How can anyone govern a country with 246 varieties of cheese? Charles de Gaulle’s frustration with the “ungovernable” French rings true today.
The Republican front held — but is that really democracy? With the results of the French election second round in, the hard-left alliance now has the most seats in the National Assembly – what will that mean for governing a country that seems to have “postponed” the hard right’s victory? The decision to call the snap election has done anything but clarify things for France and President Emmanuel Macron.
Stocks in Paris rallied — the CAC 40 index was up 0.53% at the time of writing — as European markets turned broadly higher. Germany’s DAX index was up 0.6% while the EURO STOXX 50 gained 0.7%.
The euro gapped lower at the open on Sunday night but has rallied a bit since and has remained above the 200-day line, which it broke above last week. EURUSD traded around the $1.0840 mark as of 09:40 GMT.
Franco-German spreads came in a touch but have not reverted to where they were before the European Parliament elections.
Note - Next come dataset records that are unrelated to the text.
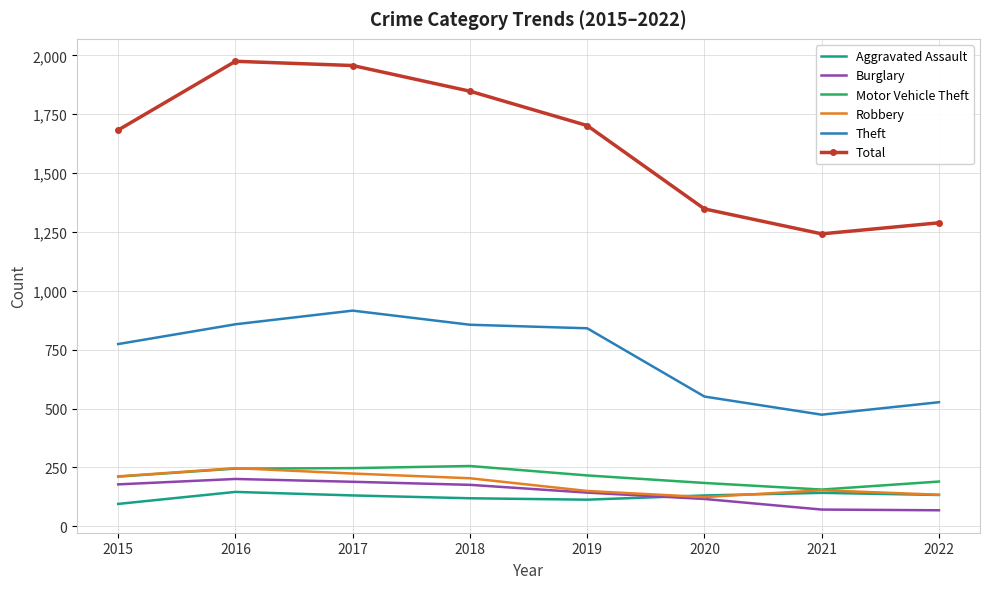

Which series has the largest total across all categories?

Total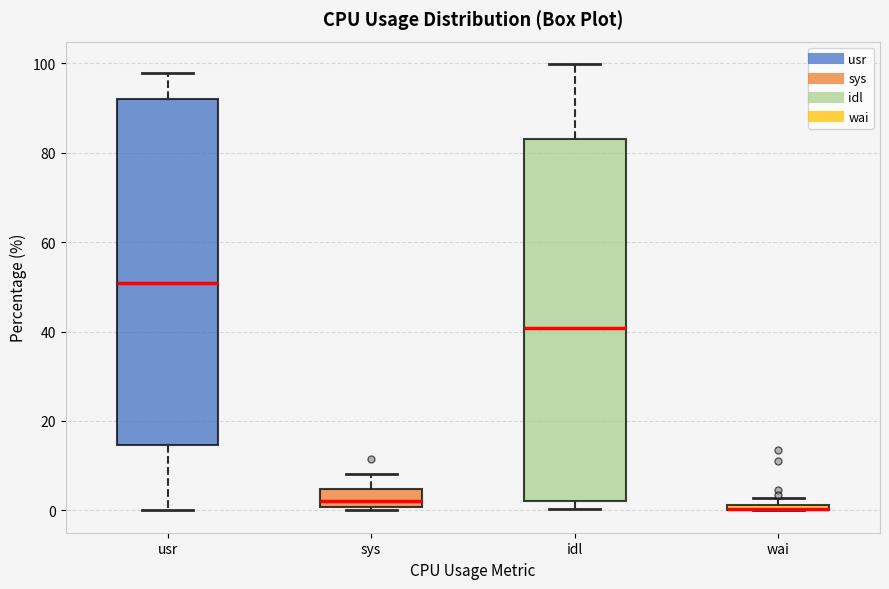

Where is the lower edge of the box for wai on the y-axis? The values are not printed on the chart, so give them approximately, as read against the axis.

0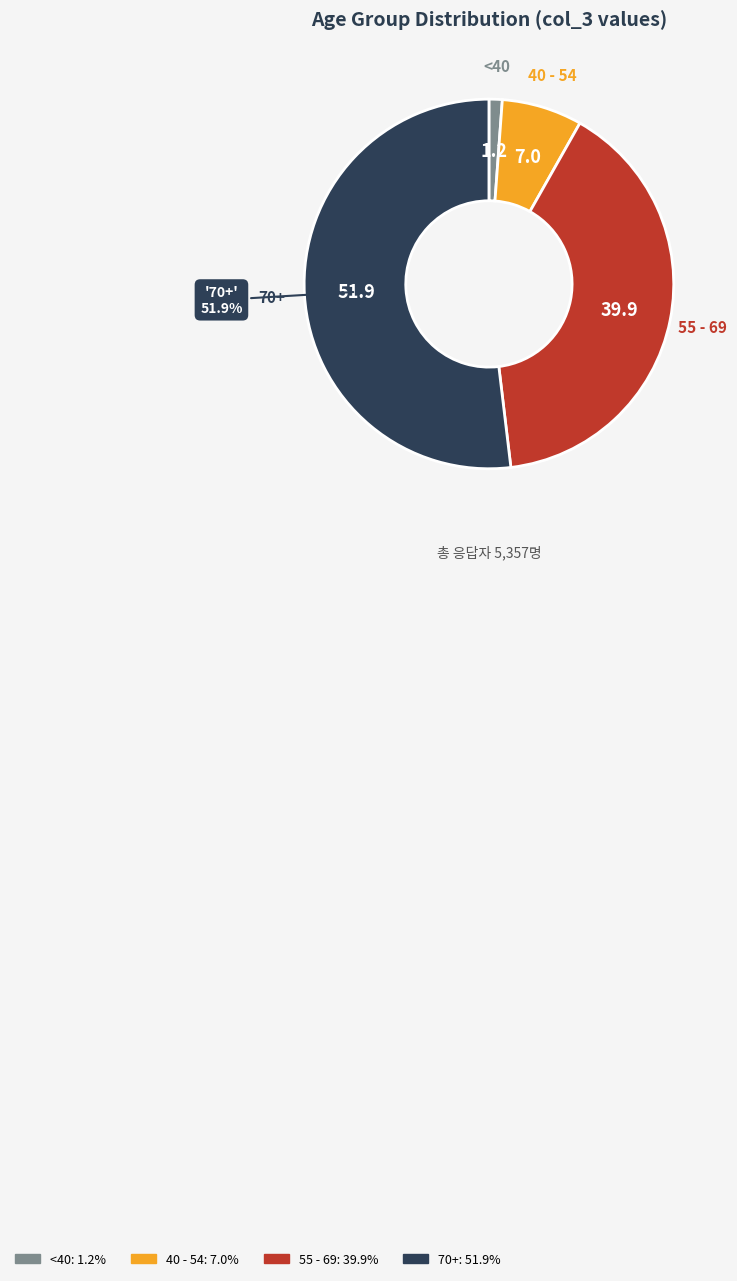

Is there any slice that represents more than half of the pie?

Yes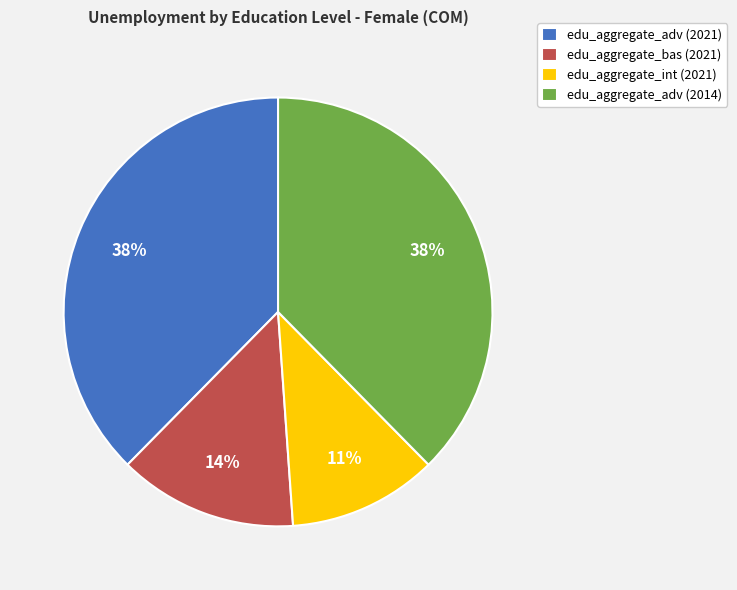

Combined, do edu_aggregate_int (2021) and edu_aggregate_adv (2021) account for over 50%?

No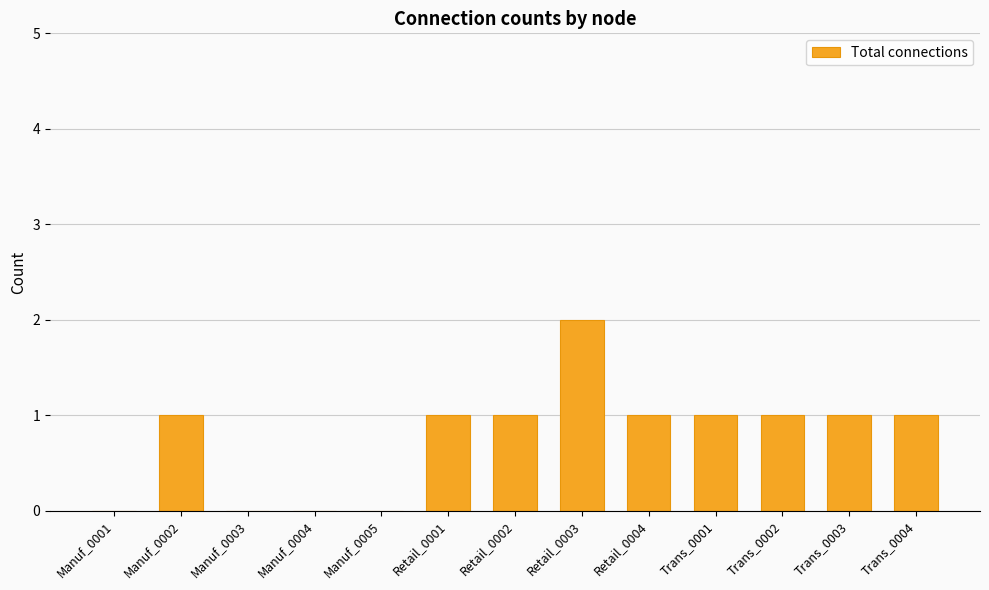

What is the difference between the values at Manuf_0005 and Trans_0003?

1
Politics is really hard to price.
The French election has not clarified anything, but political gridlock may be better than anything too showy for now, but only because it contains costly spending plans by left or right — there is no tackling France’s fragile fiscal position under whatever unsustainable and unsteady coalition eventually tries to govern.
It’s what I referred to a couple of years ago as “ungovernance” – a result of inept policymaking, a fractured electorate, and greater polarisation.
Markets have little data to go on today and we are still digesting the payrolls report from Friday, which showed more weakness in the US labour market. Unemployment ticked up to 4.1% and revisions were soft. There may be weakness here — for instance, there were big downward revisions in April and May, plus the share of people unemployed for longer than 15 weeks rose to its highest since the pandemic.
Softer labour market indicators have helped push the dollar lower along with Treasury yields.
Dollar index futures have crept back to their lowest in almost a month.